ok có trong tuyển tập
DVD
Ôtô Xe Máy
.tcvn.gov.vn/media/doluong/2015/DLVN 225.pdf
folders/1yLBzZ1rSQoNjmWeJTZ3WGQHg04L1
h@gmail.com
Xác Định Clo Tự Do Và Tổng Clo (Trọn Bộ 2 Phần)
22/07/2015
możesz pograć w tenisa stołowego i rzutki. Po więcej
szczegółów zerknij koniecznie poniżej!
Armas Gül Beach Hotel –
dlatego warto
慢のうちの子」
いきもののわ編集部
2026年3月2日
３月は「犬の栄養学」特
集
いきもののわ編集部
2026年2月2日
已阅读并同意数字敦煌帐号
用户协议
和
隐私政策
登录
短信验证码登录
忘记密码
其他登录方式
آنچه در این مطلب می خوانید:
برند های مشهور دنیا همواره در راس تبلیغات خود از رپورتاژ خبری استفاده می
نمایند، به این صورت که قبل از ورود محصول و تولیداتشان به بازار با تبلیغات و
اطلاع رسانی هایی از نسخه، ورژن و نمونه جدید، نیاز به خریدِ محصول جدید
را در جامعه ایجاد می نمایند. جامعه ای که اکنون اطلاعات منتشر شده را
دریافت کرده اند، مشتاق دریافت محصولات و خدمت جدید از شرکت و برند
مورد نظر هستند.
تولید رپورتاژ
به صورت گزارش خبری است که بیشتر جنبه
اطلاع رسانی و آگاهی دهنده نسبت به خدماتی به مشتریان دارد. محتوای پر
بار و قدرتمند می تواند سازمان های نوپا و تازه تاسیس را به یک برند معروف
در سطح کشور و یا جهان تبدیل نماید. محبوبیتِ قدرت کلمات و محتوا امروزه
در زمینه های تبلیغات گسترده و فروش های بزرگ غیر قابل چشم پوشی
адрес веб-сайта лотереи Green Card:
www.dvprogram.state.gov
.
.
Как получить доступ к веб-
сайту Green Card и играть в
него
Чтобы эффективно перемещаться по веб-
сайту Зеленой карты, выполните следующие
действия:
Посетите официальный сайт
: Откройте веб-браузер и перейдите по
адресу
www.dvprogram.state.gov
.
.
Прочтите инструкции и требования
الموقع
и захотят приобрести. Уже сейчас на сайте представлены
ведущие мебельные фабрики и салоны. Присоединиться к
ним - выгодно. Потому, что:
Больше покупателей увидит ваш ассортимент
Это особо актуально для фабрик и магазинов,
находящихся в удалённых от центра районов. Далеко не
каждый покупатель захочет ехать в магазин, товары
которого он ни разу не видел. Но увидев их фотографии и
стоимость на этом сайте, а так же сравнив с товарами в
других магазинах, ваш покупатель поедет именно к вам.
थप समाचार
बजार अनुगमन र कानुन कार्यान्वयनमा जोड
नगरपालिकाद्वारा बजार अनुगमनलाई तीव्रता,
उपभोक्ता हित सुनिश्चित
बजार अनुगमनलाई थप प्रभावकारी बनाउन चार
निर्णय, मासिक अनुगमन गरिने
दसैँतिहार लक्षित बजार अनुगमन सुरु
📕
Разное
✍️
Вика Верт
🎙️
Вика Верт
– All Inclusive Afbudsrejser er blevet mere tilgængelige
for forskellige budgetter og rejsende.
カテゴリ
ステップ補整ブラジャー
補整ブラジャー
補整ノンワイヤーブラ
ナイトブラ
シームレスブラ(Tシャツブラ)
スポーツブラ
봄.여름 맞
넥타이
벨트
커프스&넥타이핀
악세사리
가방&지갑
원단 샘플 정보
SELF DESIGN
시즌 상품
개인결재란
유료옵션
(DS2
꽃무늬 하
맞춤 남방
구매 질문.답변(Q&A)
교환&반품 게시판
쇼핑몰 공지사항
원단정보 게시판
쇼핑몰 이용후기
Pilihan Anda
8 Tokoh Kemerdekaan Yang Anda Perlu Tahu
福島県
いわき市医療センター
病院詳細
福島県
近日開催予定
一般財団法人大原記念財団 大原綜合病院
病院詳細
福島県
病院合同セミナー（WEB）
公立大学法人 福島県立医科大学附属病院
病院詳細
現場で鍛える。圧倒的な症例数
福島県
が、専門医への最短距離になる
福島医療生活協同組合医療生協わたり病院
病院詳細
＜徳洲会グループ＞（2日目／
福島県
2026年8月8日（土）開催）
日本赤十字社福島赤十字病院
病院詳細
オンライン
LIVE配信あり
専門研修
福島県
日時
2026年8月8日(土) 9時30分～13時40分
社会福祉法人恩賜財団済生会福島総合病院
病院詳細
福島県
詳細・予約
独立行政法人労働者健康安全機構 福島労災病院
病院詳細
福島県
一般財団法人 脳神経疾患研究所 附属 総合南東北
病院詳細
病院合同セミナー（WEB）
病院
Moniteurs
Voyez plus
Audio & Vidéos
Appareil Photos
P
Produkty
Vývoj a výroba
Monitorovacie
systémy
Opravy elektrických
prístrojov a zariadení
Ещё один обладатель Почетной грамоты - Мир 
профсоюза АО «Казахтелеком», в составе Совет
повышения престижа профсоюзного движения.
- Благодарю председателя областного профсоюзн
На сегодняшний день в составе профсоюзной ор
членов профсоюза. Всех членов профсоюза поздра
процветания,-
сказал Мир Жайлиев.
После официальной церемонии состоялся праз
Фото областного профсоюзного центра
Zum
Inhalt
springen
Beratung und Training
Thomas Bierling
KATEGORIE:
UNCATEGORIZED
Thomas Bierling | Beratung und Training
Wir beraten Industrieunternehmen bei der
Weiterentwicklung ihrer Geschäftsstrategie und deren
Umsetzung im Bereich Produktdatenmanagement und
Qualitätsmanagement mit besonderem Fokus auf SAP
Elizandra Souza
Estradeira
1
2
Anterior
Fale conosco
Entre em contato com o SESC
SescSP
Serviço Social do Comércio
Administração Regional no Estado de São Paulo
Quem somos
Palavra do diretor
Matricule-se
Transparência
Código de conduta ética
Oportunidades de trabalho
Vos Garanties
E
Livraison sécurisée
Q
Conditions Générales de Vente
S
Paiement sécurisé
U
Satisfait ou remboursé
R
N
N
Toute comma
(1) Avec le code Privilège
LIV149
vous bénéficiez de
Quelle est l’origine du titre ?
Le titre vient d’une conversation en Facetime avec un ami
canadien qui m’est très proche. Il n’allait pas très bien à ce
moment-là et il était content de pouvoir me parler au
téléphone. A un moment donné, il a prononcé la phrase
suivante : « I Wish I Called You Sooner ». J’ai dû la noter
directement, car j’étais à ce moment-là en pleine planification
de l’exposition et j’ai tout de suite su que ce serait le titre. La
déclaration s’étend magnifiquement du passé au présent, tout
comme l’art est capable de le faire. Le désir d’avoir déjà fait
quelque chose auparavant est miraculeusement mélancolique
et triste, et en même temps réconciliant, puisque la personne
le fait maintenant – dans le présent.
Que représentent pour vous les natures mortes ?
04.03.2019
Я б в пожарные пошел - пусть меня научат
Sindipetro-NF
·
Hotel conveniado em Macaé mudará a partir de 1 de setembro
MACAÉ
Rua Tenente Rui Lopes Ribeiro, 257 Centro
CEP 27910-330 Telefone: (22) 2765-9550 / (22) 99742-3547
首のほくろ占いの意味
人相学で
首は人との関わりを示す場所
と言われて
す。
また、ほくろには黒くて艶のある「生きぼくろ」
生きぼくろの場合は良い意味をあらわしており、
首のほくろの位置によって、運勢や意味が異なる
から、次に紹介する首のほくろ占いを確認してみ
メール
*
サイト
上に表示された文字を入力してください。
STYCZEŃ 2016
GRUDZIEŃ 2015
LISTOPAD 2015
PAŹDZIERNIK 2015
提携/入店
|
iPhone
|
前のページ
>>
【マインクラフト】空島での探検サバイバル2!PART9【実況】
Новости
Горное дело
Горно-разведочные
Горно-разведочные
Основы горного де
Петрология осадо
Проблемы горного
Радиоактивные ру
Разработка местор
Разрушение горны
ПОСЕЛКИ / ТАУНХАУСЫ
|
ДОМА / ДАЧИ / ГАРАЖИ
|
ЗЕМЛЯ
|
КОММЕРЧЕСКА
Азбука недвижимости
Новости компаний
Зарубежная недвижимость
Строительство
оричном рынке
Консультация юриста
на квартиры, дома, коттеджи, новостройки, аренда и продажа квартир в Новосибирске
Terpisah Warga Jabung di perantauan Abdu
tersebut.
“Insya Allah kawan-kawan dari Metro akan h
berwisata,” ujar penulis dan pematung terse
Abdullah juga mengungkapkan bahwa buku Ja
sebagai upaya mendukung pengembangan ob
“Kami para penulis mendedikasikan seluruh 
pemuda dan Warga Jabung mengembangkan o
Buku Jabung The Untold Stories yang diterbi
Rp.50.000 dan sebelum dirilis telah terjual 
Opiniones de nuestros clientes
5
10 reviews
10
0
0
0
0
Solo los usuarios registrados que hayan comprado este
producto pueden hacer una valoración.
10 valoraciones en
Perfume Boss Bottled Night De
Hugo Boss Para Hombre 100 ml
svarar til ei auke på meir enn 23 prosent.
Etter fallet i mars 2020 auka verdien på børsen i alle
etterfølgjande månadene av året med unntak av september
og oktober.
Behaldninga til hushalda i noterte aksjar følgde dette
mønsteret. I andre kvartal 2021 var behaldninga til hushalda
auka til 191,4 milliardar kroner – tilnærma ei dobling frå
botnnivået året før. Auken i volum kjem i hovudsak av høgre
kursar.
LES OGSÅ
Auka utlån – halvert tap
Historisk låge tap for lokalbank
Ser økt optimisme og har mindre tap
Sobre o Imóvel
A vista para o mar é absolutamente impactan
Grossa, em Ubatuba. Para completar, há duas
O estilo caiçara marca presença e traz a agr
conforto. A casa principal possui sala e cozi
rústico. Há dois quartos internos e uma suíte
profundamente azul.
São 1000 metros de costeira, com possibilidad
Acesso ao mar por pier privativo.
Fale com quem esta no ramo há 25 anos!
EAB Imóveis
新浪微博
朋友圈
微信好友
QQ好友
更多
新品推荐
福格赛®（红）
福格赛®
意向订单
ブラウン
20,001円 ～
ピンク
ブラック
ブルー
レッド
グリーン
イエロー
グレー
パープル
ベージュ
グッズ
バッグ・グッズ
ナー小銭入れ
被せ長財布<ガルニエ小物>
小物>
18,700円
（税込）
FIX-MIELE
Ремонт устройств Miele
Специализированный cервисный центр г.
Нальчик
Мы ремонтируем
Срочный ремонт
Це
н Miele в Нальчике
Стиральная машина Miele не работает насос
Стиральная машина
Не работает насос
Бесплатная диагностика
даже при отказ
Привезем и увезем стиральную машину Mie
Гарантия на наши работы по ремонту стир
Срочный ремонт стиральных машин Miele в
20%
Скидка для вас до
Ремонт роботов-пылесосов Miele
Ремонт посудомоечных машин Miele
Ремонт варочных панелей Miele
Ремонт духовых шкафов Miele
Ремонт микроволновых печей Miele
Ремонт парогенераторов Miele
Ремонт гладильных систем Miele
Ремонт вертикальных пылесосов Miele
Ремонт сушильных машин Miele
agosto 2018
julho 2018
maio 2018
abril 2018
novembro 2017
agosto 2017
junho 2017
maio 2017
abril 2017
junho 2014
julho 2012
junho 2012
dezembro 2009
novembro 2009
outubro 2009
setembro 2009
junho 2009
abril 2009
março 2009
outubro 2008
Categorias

# # #

What to produce: Please determine how many lines in the entries contain the word "året" and reply with that figure alone.

Written solution: 2